Being cheaper to produce than triglycerides, omega-3 fatty acid supplements in ethyl ester forms have become more widespread in the market, and the industry has also played a part in creating ethyl esters because of their being more malleable than triglycerides. Other factors include much higher boiling point and ease of use in processing for supplement distribution. Molecular distillation is a process principally used for removing industrial contaminants, such as heavy metals, dioxins, and PCBs, which are commonly found in the commodity fish oils used by most supplement makers, and concentrating the EPA and DHA omega-3 molecules. This process gives more importance to sterility in place of efficacy. Studies have established ethyl esters as being the least bioavailable forms of omega-3s when compared with triglyceride forms and/or whole fish. It is the factor of cost, therefore, that assumes importance after completion of purification through micro distillation, compelling the manufacturer to leave the omega-3 in its ethyl ester form, since the process of converting fish oil EEs back to TGs involves further outlay. As a result, bulk oil costs for TG concentrates typically range between 30%-40% more than EE concentrates.

Independently conducted studies in Germany and Denmark have established the efficacy of fish oil triglyceride omega-3s in bolstering the omega-3 index when compared to the ethyl ester form. Omega-3 index, which forms a quantification of the fatty acid status of a person, was found to increase at a faster and higher rate when triglyceride omega-3 was used in supplementations, in contrast to the ethyl ester form, which was revealed in the report of a study by researchers from Leibniz Universitat Hannover and Ludwig Maximilians University in Munich. The European Journal of Clinical Nutrition reports that a six-month supplementation with EPA and DHA in the triglyceride form helped in increasing omega-3 index by 197%, as against the 171% increase witnessed after being supplemented with EPA and DHA in their ethyl ester form.

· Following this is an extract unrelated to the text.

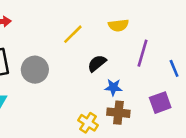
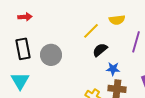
yellow line: (73, 34) -> (91, 31), moved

Assessing the absorption and bioavailability of ethyl ester fish oils has also been the subject of several studies, with many of them measuring the amount of EPA and DHA in blood plasma after intake of EE or TG fatty acids. While a few studies were able to conclude that the absorption rate between the two oils is similar, there is an overall suggestion that absorption of TG fish oils is better than EE fish oils. Following are some of the salient outcomes of various studies conducted to compare absorption and bioavailability of EE and TG fish oils:

  • Natural TG fish oil resulting in 50 % more plasma EPA and DHA after absorption when compared to EE oils
  • TG forms of EPA and DHA shown to be 48% and 36% better absorbed compared to EE forms
  • Incorporation of EPA into plasma lipids found to be significantly smaller and taking longer when administered in EE form
  • Considerably higher plasma lipid concentrations of EPA and DHA with daily portions of salmon compared to three capsules of EE fish oil
  • In a rat animal model, DHA TG supplementation leading to higher plasma and erythrocyte DHA content compared to DHA EE supplementation, in addition to higher lymphatic recovery of EPA and DHA

In conclusion, it may be said that the natural TG form of fish oil supplements provide more and greater benefits in comparison to those in EE form, including safety in consumption, naturally occurring, providing better absorption and higher in stability. This further implies that if TG fish oil offers better absorption capabilities, it can also offer greater potential in reaching therapeutic ranges when compared to EE fish oil. Despite both being sources of omega-3 fatty acids, studies have shown TGs to be more beneficial, though further research is needed for a full assessment of potential toxicity. Though some countries, such as Australia, have prohibited the sale of EEs, other countries such as the US, Canada and the UK permit their sale with the requirement of additional labeling.